Top of Input records

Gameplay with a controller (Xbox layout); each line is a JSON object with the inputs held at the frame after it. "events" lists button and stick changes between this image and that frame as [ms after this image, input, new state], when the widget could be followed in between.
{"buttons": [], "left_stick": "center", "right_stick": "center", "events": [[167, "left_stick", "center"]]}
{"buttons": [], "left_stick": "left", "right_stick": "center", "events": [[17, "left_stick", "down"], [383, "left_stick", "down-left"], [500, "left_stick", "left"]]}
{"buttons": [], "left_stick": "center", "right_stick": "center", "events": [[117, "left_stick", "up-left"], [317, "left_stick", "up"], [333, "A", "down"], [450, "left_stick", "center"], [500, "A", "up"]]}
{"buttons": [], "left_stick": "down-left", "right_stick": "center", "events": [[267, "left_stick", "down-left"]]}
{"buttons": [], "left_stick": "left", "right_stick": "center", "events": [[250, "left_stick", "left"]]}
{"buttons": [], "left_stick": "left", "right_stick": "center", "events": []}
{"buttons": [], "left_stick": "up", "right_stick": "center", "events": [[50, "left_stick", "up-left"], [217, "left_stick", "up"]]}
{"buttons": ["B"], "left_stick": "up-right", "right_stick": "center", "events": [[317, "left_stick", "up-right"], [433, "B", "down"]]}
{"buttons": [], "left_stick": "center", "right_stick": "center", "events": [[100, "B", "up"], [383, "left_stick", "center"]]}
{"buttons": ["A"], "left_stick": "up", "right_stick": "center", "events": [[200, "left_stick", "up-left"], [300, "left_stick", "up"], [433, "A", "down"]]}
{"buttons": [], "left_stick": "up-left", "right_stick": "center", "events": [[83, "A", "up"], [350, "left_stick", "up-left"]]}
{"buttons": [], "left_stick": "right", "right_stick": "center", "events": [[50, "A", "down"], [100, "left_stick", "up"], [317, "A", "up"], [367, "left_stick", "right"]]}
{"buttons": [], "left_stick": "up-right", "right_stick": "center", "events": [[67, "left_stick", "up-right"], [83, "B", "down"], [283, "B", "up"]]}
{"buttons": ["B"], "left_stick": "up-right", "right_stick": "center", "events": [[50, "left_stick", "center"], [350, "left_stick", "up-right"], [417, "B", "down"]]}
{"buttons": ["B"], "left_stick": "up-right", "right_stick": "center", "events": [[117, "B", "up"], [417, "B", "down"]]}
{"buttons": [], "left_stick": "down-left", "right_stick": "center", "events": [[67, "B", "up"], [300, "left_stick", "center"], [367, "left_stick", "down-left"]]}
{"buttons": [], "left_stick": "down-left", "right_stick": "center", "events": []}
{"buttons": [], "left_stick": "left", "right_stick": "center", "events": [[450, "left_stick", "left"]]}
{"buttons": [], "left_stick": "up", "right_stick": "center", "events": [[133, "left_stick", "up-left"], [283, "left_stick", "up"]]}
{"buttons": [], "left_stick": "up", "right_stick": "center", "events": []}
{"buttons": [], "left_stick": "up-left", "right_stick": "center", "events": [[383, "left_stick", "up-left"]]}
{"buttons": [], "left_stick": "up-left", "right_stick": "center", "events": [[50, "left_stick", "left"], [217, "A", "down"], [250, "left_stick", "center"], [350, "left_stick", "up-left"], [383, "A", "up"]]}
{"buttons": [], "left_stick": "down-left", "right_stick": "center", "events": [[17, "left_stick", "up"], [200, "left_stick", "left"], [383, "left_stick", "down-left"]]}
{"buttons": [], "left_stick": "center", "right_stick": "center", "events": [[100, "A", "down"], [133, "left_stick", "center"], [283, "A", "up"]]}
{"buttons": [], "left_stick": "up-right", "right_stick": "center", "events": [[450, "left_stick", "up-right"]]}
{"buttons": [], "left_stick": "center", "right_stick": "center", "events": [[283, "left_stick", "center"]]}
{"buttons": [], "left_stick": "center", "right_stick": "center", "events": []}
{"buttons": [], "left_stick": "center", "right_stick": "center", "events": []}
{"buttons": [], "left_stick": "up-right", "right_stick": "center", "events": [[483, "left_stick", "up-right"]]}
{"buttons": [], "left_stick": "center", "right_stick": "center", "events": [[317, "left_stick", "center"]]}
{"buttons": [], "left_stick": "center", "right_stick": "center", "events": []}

Bottom of Input records

### Exercise objective
Start to finish, give the listing again exactly.

### Response area
Gameplay with a controller (Xbox layout); each line is a JSON object with the inputs held at the frame after it. "events" lists button and stick changes between this image and that frame as [ms after this image, input, new state], when the widget could be followed in between.
{"buttons": [], "left_stick": "center", "right_stick": "center", "events": [[167, "left_stick", "center"]]}
{"buttons": [], "left_stick": "left", "right_stick": "center", "events": [[17, "left_stick", "down"], [383, "left_stick", "down-left"], [500, "left_stick", "left"]]}
{"buttons": [], "left_stick": "center", "right_stick": "center", "events": [[117, "left_stick", "up-left"], [317, "left_stick", "up"], [333, "A", "down"], [450, "left_stick", "center"], [500, "A", "up"]]}
{"buttons": [], "left_stick": "down-left", "right_stick": "center", "events": [[267, "left_stick", "down-left"]]}
{"buttons": [], "left_stick": "left", "right_stick": "center", "events": [[250, "left_stick", "left"]]}
{"buttons": [], "left_stick": "left", "right_stick": "center", "events": []}
{"buttons": [], "left_stick": "up", "right_stick": "center", "events": [[50, "left_stick", "up-left"], [217, "left_stick", "up"]]}
{"buttons": ["B"], "left_stick": "up-right", "right_stick": "center", "events": [[317, "left_stick", "up-right"], [433, "B", "down"]]}
{"buttons": [], "left_stick": "center", "right_stick": "center", "events": [[100, "B", "up"], [383, "left_stick", "center"]]}
{"buttons": ["A"], "left_stick": "up", "right_stick": "center", "events": [[200, "left_stick", "up-left"], [300, "left_stick", "up"], [433, "A", "down"]]}
{"buttons": [], "left_stick": "up-left", "right_stick": "center", "events": [[83, "A", "up"], [350, "left_stick", "up-left"]]}
{"buttons": [], "left_stick": "right", "right_stick": "center", "events": [[50, "A", "down"], [100, "left_stick", "up"], [317, "A", "up"], [367, "left_stick", "right"]]}
{"buttons": [], "left_stick": "up-right", "right_stick": "center", "events": [[67, "left_stick", "up-right"], [83, "B", "down"], [283, "B", "up"]]}
{"buttons": ["B"], "left_stick": "up-right", "right_stick": "center", "events": [[50, "left_stick", "center"], [350, "left_stick", "up-right"], [417, "B", "down"]]}
{"buttons": ["B"], "left_stick": "up-right", "right_stick": "center", "events": [[117, "B", "up"], [417, "B", "down"]]}
{"buttons": [], "left_stick": "down-left", "right_stick": "center", "events": [[67, "B", "up"], [300, "left_stick", "center"], [367, "left_stick", "down-left"]]}
{"buttons": [], "left_stick": "down-left", "right_stick": "center", "events": []}
{"buttons": [], "left_stick": "left", "right_stick": "center", "events": [[450, "left_stick", "left"]]}
{"buttons": [], "left_stick": "up", "right_stick": "center", "events": [[133, "left_stick", "up-left"], [283, "left_stick", "up"]]}
{"buttons": [], "left_stick": "up", "right_stick": "center", "events": []}
{"buttons": [], "left_stick": "up-left", "right_stick": "center", "events": [[383, "left_stick", "up-left"]]}
{"buttons": [], "left_stick": "up-left", "right_stick": "center", "events": [[50, "left_stick", "left"], [217, "A", "down"], [250, "left_stick", "center"], [350, "left_stick", "up-left"], [383, "A", "up"]]}
{"buttons": [], "left_stick": "down-left", "right_stick": "center", "events": [[17, "left_stick", "up"], [200, "left_stick", "left"], [383, "left_stick", "down-left"]]}
{"buttons": [], "left_stick": "center", "right_stick": "center", "events": [[100, "A", "down"], [133, "left_stick", "center"], [283, "A", "up"]]}
{"buttons": [], "left_stick": "up-right", "right_stick": "center", "events": [[450, "left_stick", "up-right"]]}
{"buttons": [], "left_stick": "center", "right_stick": "center", "events": [[283, "left_stick", "center"]]}
{"buttons": [], "left_stick": "center", "right_stick": "center", "events": []}
{"buttons": [], "left_stick": "center", "right_stick": "center", "events": []}
{"buttons": [], "left_stick": "up-right", "right_stick": "center", "events": [[483, "left_stick", "up-right"]]}
{"buttons": [], "left_stick": "center", "right_stick": "center", "events": [[317, "left_stick", "center"]]}
{"buttons": [], "left_stick": "center", "right_stick": "center", "events": []}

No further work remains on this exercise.